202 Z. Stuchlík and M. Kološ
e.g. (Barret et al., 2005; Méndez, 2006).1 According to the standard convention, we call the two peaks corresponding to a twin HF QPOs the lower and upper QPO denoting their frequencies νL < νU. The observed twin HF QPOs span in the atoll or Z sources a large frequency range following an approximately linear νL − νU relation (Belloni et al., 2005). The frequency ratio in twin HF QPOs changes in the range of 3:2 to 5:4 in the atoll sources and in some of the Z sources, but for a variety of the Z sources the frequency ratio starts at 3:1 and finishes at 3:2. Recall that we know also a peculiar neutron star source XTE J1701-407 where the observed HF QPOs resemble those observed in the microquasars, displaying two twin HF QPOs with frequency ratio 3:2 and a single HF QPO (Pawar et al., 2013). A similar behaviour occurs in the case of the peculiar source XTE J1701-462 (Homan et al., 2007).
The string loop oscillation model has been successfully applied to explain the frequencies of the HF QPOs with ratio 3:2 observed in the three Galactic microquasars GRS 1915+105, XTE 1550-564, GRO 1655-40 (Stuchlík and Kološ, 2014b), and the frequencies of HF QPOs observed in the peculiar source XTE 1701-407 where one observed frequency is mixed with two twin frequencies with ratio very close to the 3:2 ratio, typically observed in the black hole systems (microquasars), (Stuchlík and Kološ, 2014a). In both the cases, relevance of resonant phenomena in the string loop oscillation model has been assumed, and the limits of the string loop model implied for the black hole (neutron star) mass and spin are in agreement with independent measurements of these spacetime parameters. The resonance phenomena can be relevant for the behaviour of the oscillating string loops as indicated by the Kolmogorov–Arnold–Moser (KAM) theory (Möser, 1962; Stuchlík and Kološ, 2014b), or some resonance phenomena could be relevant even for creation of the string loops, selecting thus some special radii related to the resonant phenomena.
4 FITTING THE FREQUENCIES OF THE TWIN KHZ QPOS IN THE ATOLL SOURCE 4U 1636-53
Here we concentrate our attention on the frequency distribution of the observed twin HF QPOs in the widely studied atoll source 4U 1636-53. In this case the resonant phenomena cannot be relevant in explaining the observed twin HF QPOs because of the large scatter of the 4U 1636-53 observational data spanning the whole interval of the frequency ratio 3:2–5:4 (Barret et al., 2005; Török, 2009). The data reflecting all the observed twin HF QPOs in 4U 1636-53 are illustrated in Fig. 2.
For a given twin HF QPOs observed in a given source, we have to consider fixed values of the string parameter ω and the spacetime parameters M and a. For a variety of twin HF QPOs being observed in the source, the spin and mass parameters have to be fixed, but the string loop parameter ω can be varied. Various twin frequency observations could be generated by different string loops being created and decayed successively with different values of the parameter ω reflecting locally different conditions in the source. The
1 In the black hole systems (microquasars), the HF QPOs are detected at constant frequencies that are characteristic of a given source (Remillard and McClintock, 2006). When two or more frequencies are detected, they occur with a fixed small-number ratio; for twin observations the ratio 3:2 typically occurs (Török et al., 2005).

------------------------------

* [Exercise aim] Match on "fixed" and report each line of the data above that has it.

* [Response]
For a given twin HF QPOs observed in a given source, we have to consider fixed values of the string parameter ω and the spacetime parameters M and a. For a variety of twin HF QPOs being observed in the source, the spin and mass parameters have to be fixed, but the string loop parameter ω can be varied. Various twin frequency observations could be generated by different string loops being created and decayed successively with different values of the parameter ω reflecting locally different conditions in the source. The
1 In the black hole systems (microquasars), the HF QPOs are detected at constant frequencies that are characteristic of a given source (Remillard and McClintock, 2006). When two or more frequencies are detected, they occur with a fixed small-number ratio; for twin observations the ratio 3:2 typically occurs (Török et al., 2005).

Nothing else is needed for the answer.